Collected data entries
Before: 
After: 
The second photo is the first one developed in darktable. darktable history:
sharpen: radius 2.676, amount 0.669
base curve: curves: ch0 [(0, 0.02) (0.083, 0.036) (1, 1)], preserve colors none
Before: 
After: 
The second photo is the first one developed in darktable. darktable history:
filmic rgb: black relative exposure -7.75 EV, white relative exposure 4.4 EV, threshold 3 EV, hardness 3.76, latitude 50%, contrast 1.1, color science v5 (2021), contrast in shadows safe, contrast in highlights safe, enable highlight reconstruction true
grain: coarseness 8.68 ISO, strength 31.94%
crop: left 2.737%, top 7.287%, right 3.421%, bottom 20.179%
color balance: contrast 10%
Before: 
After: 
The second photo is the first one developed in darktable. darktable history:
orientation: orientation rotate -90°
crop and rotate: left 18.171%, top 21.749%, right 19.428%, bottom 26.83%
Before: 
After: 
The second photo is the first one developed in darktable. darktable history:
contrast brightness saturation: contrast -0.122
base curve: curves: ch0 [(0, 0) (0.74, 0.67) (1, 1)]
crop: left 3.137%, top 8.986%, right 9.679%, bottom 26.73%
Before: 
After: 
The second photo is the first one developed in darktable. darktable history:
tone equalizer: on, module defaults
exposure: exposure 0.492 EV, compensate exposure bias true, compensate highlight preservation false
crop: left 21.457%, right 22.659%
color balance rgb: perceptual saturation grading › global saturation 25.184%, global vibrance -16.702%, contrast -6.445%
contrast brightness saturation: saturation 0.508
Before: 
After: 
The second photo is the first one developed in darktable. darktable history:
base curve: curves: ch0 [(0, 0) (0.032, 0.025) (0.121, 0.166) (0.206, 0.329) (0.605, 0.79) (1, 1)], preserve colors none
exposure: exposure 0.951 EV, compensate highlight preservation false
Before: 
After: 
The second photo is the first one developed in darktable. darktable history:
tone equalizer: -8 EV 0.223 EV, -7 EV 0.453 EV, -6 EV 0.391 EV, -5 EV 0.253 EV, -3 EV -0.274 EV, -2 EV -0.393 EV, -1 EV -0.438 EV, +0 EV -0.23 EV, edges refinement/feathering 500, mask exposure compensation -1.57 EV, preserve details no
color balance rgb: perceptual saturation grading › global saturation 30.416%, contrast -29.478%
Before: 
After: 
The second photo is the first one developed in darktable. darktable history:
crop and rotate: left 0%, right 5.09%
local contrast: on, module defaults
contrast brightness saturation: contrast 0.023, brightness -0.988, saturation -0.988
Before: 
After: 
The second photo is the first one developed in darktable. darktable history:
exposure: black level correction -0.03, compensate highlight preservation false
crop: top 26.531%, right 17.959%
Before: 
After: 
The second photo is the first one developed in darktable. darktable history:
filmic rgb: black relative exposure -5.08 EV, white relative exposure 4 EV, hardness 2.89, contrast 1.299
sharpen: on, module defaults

Exercise requirements: Edit the rows starting at the beginning and ending at the line containing "color balance: contrast 10%", replacing "developed" with "processed" and leaving everything else unchanged.

Result for this exercise:
Before: 
After: 
The second photo is the first one processed in darktable. darktable history:
sharpen: radius 2.676, amount 0.669
base curve: curves: ch0 [(0, 0.02) (0.083, 0.036) (1, 1)], preserve colors none
Before: 
After: 
The second photo is the first one processed in darktable. darktable history:
filmic rgb: black relative exposure -7.75 EV, white relative exposure 4.4 EV, threshold 3 EV, hardness 3.76, latitude 50%, contrast 1.1, color science v5 (2021), contrast in shadows safe, contrast in highlights safe, enable highlight reconstruction true
grain: coarseness 8.68 ISO, strength 31.94%
crop: left 2.737%, top 7.287%, right 3.421%, bottom 20.179%
color balance: contrast 10%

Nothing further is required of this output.